** Opening Data excerpts block **

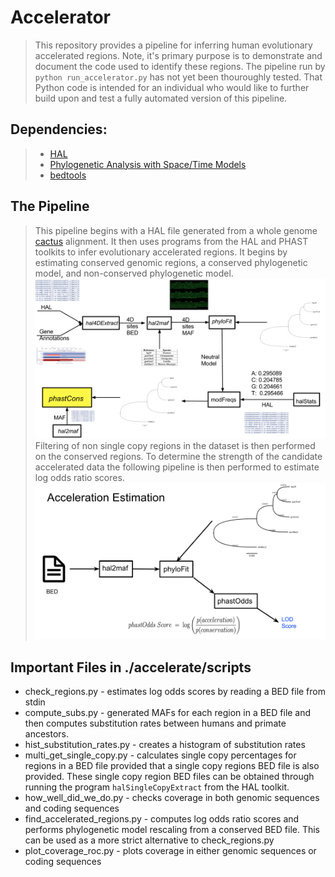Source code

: # Accelerator
> This repository provides a pipeline for inferring human evolutionary accelerated regions. Note, it's primary purpose is to demonstrate and document the code used to identify these regions. The pipeline run by `python run_accelerator.py` has not yet been thouroughly tested. That Python code is intended for an individual who would like to further build upon and test a fully automated version of this pipeline. 

## Dependencies:
> * [HAL](https://github.com/ComparativeGenomicsToolkit/hal) 
> * [Phylogenetic Analysis with Space/Time Models](http://compgen.cshl.edu/phast/) 
> * [bedtools](http://bedtools.readthedocs.io/en/latest/content/bedtools-suite.html)

## The Pipeline
> This pipeline begins with a HAL file generated from a whole genome [cactus](https://github.com/ComparativeGenomicsToolkit/cactus) alignment. It then uses programs from the HAL and PHAST toolkits to infer evolutionary accelerated regions. It begins by estimating conserved genomic regions, a conserved phylogenetic model, and non-conserved phylogenetic model.  
![Alt text](./img/conserved_pipeline.png)
Filtering of non single copy regions in the dataset is then performed on the conserved regions. To determine the strength of the candidate accelerated data the following pipeline is then performed to estimate log odds ratio scores.
![Alt text](./img/acceleration.png)
## Important Files in ./accelerate/scripts
* check_regions.py  - estimates log odds scores by reading a BED file from stdin
* compute_subs.py - generated MAFs for each region in a BED file and then computes substitution rates between humans and primate ancestors. 
* hist_substitution_rates.py - creates a histogram of substitution rates
* multi_get_single_copy.py - calculates single copy percentages for regions in a BED file provided that a single copy regions BED file is also provided. These single copy region BED files can be obtained through running the program `halSingleCopyExtract` from the HAL toolkit.
* how_well_did_we_do.py - checks coverage in both genomic sequences and coding sequences
* find_accelerated_regions.py - computes log odds ratio scores and performs phylogenetic model rescaling from a conserved BED file. This can be used as a more strict alternative to check_regions.py
* plot_coverage_roc.py - plots coverage in either genomic sequences or coding sequences 
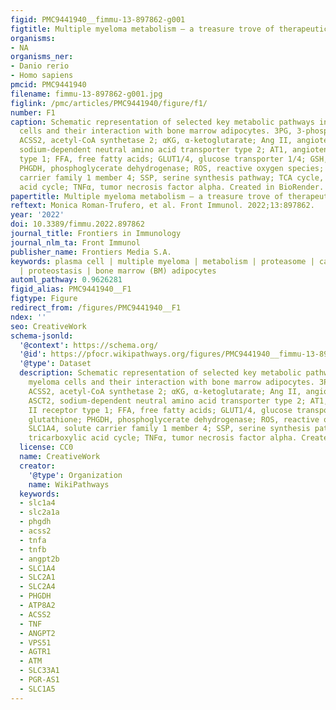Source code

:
 ```yaml
---
figid: PMC9441940__fimmu-13-897862-g001
figtitle: Multiple myeloma metabolism – a treasure trove of therapeutic targets?
organisms:
- NA
organisms_ner:
- Danio rerio
- Homo sapiens
pmcid: PMC9441940
filename: fimmu-13-897862-g001.jpg
figlink: /pmc/articles/PMC9441940/figure/f1/
number: F1
caption: Schematic representation of selected key metabolic pathways in multiple myeloma
  cells and their interaction with bone marrow adipocytes. 3PG, 3-phosphoglycerate;
  ACSS2, acetyl-CoA synthetase 2; αKG, α-ketoglutarate; Ang II, angiotensin II; ASCT2,
  sodium-dependent neutral amino acid transporter type 2; AT1, angiotensin II receptor
  type 1; FFA, free fatty acids; GLUT1/4, glucose transporter 1/4; GSH, glutathione;
  PHGDH, phosphoglycerate dehydrogenase; ROS, reactive oxygen species; SLC1A4, solute
  carrier family 1 member 4; SSP, serine synthesis pathway; TCA cycle, tricarboxylic
  acid cycle; TNFα, tumor necrosis factor alpha. Created in BioRender.
papertitle: Multiple myeloma metabolism – a treasure trove of therapeutic targets?.
reftext: Monica Roman-Trufero, et al. Front Immunol. 2022;13:897862.
year: '2022'
doi: 10.3389/fimmu.2022.897862
journal_title: Frontiers in Immunology
journal_nlm_ta: Front Immunol
publisher_name: Frontiers Media S.A.
keywords: plasma cell | multiple myeloma | metabolism | proteasome | cancer biology
  | proteostasis | bone marrow (BM) adipocytes
automl_pathway: 0.9626281
figid_alias: PMC9441940__F1
figtype: Figure
redirect_from: /figures/PMC9441940__F1
ndex: ''
seo: CreativeWork
schema-jsonld:
  '@context': https://schema.org/
  '@id': https://pfocr.wikipathways.org/figures/PMC9441940__fimmu-13-897862-g001.html
  '@type': Dataset
  description: Schematic representation of selected key metabolic pathways in multiple
    myeloma cells and their interaction with bone marrow adipocytes. 3PG, 3-phosphoglycerate;
    ACSS2, acetyl-CoA synthetase 2; αKG, α-ketoglutarate; Ang II, angiotensin II;
    ASCT2, sodium-dependent neutral amino acid transporter type 2; AT1, angiotensin
    II receptor type 1; FFA, free fatty acids; GLUT1/4, glucose transporter 1/4; GSH,
    glutathione; PHGDH, phosphoglycerate dehydrogenase; ROS, reactive oxygen species;
    SLC1A4, solute carrier family 1 member 4; SSP, serine synthesis pathway; TCA cycle,
    tricarboxylic acid cycle; TNFα, tumor necrosis factor alpha. Created in BioRender.
  license: CC0
  name: CreativeWork
  creator:
    '@type': Organization
    name: WikiPathways
  keywords:
  - slc1a4
  - slc2a1a
  - phgdh
  - acss2
  - tnfa
  - tnfb
  - angpt2b
  - SLC1A4
  - SLC2A1
  - SLC2A4
  - PHGDH
  - ATP8A2
  - ACSS2
  - TNF
  - ANGPT2
  - VPS51
  - AGTR1
  - ATM
  - SLC33A1
  - PGR-AS1
  - SLC1A5
---
```

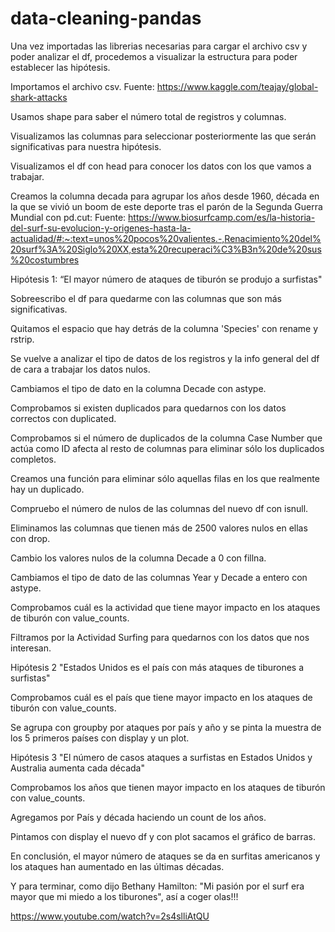 # data-cleaning-pandas

Una vez importadas las librerias necesarias para  cargar el archivo csv y poder analizar el df, procedemos a visualizar la estructura para poder establecer las hipótesis.

Importamos el archivo csv.
Fuente: <https://www.kaggle.com/teajay/global-shark-attacks>

Usamos shape para saber el número total de registros y columnas.

Visualizamos las columnas para seleccionar posteriormente las que serán significativas para nuestra hipótesis.

Visualizamos el df con head para conocer los datos con los que vamos a trabajar.

Creamos la columna decada para agrupar los años desde 1960, década en la que se vivió un boom de este deporte tras el parón de la Segunda Guerra Mundial con pd.cut:
Fuente: <https://www.biosurfcamp.com/es/la-historia-del-surf-su-evolucion-y-origenes-hasta-la-actualidad/#:~:text=unos%20pocos%20valientes.-,Renacimiento%20del%20surf%3A%20Siglo%20XX,esta%20recuperaci%C3%B3n%20de%20sus%20costumbres>

Hipótesis 1:
“El mayor número de ataques de tiburón se produjo a surfistas"

Sobreescribo el df para quedarme con las columnas que son más significativas.

Quitamos el espacio que hay detrás de la columna 'Species' con rename y rstrip.

Se vuelve a analizar el tipo de datos de los registros y la info general del df de cara a trabajar los datos nulos.

Cambiamos el tipo de dato en la columna Decade con astype.

Comprobamos si existen duplicados para quedarnos con los datos correctos con duplicated.

Comprobamos si el número de duplicados de la columna Case Number que actúa como ID
afecta al resto de columnas para eliminar sólo los duplicados completos.

Creamos una función para eliminar sólo aquellas filas en los que realmente hay un duplicado.

Compruebo el número de nulos de las columnas del nuevo df con isnull.

Eliminamos las columnas que tienen más de 2500 valores nulos en ellas con drop.

Cambio los valores nulos de la columna Decade a 0 con fillna.

Cambiamos el  tipo de dato de las columnas Year y Decade a entero con astype.

Comprobamos cuál es la actividad que tiene mayor impacto en los ataques de tiburón con value_counts.

Filtramos por la Actividad Surfing para quedarnos con los datos que nos interesan.

Hipótesis 2
"Estados Unidos es el país con más ataques de tiburones a surfistas"

Comprobamos cuál es el país que tiene mayor impacto en los ataques de tiburón con value_counts.

Se agrupa con groupby por ataques por país y año y se pinta la muestra de los 5 primeros países con display y un plot.

Hipótesis 3
"El número de casos ataques a surfistas en Estados Unidos y Australia aumenta cada década"

Comprobamos los años que tienen mayor impacto en los ataques de tiburón con value_counts.

Agregamos por País y década haciendo un count de los años.

Pintamos con display el nuevo df y con plot sacamos el gráfico de barras.

En conclusión, el mayor número de ataques se da en surfitas americanos y los ataques han aumentado en las últimas décadas.

Y para terminar, como dijo Bethany Hamilton: "Mi pasión por el surf era mayor que mi miedo a los tiburones", así a coger olas!!!

<https://www.youtube.com/watch?v=2s4slliAtQU>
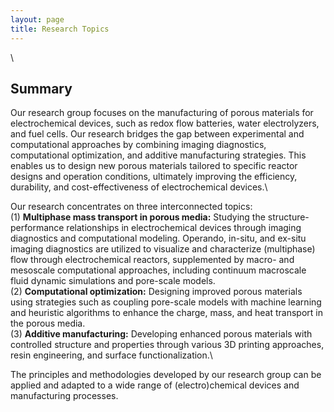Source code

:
 ```yaml
---
layout: page
title: Research Topics
---
```

\

## Summary
Our research group focuses on the manufacturing of porous materials for electrochemical devices, such as redox flow batteries, water electrolyzers, and fuel cells. Our research bridges the gap between experimental and computational approaches by combining imaging diagnostics, computational optimization, and additive manufacturing strategies. This enables us to design new porous materials tailored to specific reactor designs and operation conditions, ultimately improving the efficiency, durability, and cost-effectiveness of electrochemical devices.\

Our research concentrates on three interconnected topics:\
(1) **Multiphase mass transport in porous media:** Studying the structure-performance relationships in electrochemical devices through imaging diagnostics and computational modeling. Operando, in-situ, and ex-situ imaging diagnostics are utilized to visualize and characterize (multiphase) flow through electrochemical reactors, supplemented by macro- and mesoscale computational approaches, including continuum macroscale fluid dynamic simulations and pore-scale models.\
(2) **Computational optimization:** Designing improved porous materials using strategies such as coupling pore-scale models with machine learning and heuristic algorithms to enhance the charge, mass, and heat transport in the porous media.\
(3) **Additive manufacturing:** Developing enhanced porous materials with controlled structure and properties through various 3D printing approaches, resin engineering, and surface functionalization.\

The principles and methodologies developed by our research group can be applied and adapted to a wide range of (electro)chemical devices and manufacturing processes.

** Closing Data excerpts block **

## What to produce
Looking at the records above, return exactly the lines from the line with "Visualizamos las columnas" to the line with "Cambiamos el tipo", both ends included.

## Response to the exercise
Visualizamos las columnas para seleccionar posteriormente las que serán significativas para nuestra hipótesis.

Visualizamos el df con head para conocer los datos con los que vamos a trabajar.

Creamos la columna decada para agrupar los años desde 1960, década en la que se vivió un boom de este deporte tras el parón de la Segunda Guerra Mundial con pd.cut:
Fuente: <https://www.biosurfcamp.com/es/la-historia-del-surf-su-evolucion-y-origenes-hasta-la-actualidad/#:~:text=unos%20pocos%20valientes.-,Renacimiento%20del%20surf%3A%20Siglo%20XX,esta%20recuperaci%C3%B3n%20de%20sus%20costumbres>

Hipótesis 1:
“El mayor número de ataques de tiburón se produjo a surfistas"

Sobreescribo el df para quedarme con las columnas que son más significativas.

Quitamos el espacio que hay detrás de la columna 'Species' con rename y rstrip.

Se vuelve a analizar el tipo de datos de los registros y la info general del df de cara a trabajar los datos nulos.

Cambiamos el tipo de dato en la columna Decade con astype.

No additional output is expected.